### WORK ORDER:
Could you restate the data word for word and drop the pictures?

### PROVIDED DATA:
=== Section Start ===
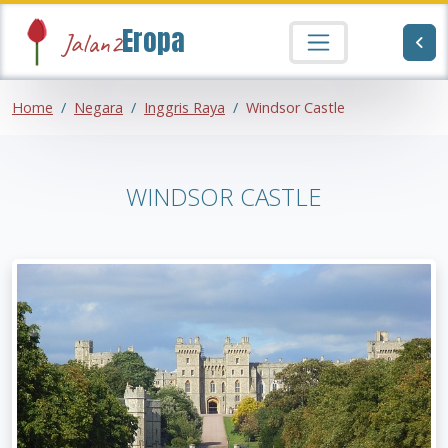
Eropa
Jalan2
Home
Negara
Inggris Raya
Windsor Castle
WINDSOR CASTLE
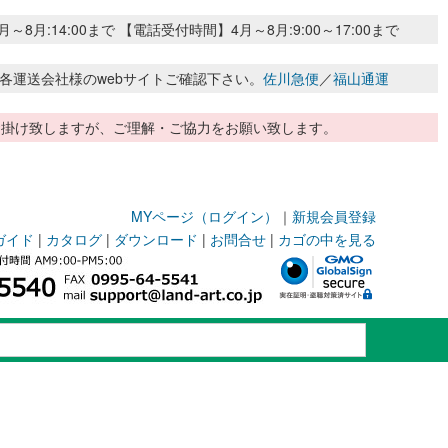
:14:00まで 【電話受付時間】4月～8月:9:00～17:00まで
各運送会社様のwebサイトご確認下さい。
佐川急便
／
福山通運
惑お掛け致しますが、ご理解・ご協力をお願い致します。
MYページ（ログイン）
｜
新規会員登録
ガイド
|
カタログ
|
ダウンロード
|
お問合せ
|
カゴの中を見る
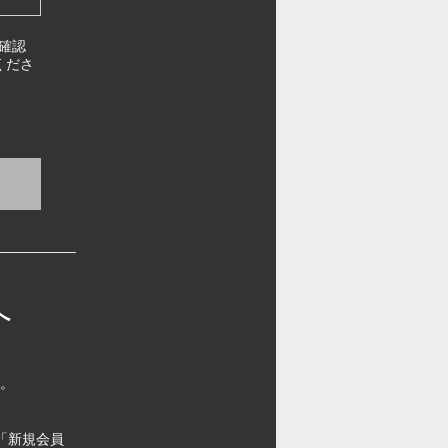
確認
くださ
へ
す。
「新規会員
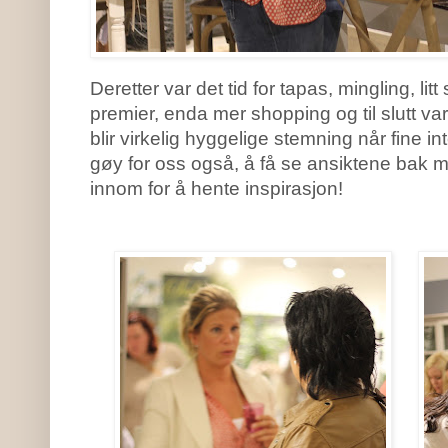
Deretter var det tid for tapas, mingling, lit
premier, enda mer shopping og til slutt var d
blir virkelig hyggelige stemning når fine i
gøy for oss også, å få se ansiktene bak 
innom for å hente inspirasjon!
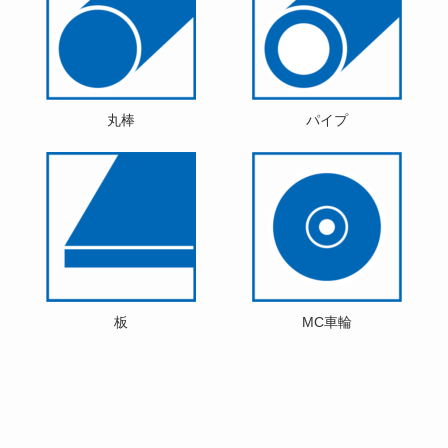
丸棒
パイプ
板
MC車輪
=== Section End ===
### EXPECTED ANSWER:
Eropa
Jalan2
Home
Negara
Inggris Raya
Windsor Castle
WINDSOR CASTLE
:14:00まで 【電話受付時間】4月～8月:9:00～17:00まで
各運送会社様のwebサイトご確認下さい。
佐川急便
／
福山通運
惑お掛け致しますが、ご理解・ご協力をお願い致します。
MYページ（ログイン）
｜
新規会員登録
ガイド
|
カタログ
|
ダウンロード
|
お問合せ
|
カゴの中を見る
確認
くださ
へ
す。
「新規会員
Deretter var det tid for tapas, mingling, lit
premier, enda mer shopping og til slutt var d
blir virkelig hyggelige stemning når fine i
gøy for oss også, å få se ansiktene bak 
innom for å hente inspirasjon!
丸棒
パイプ
板
MC車輪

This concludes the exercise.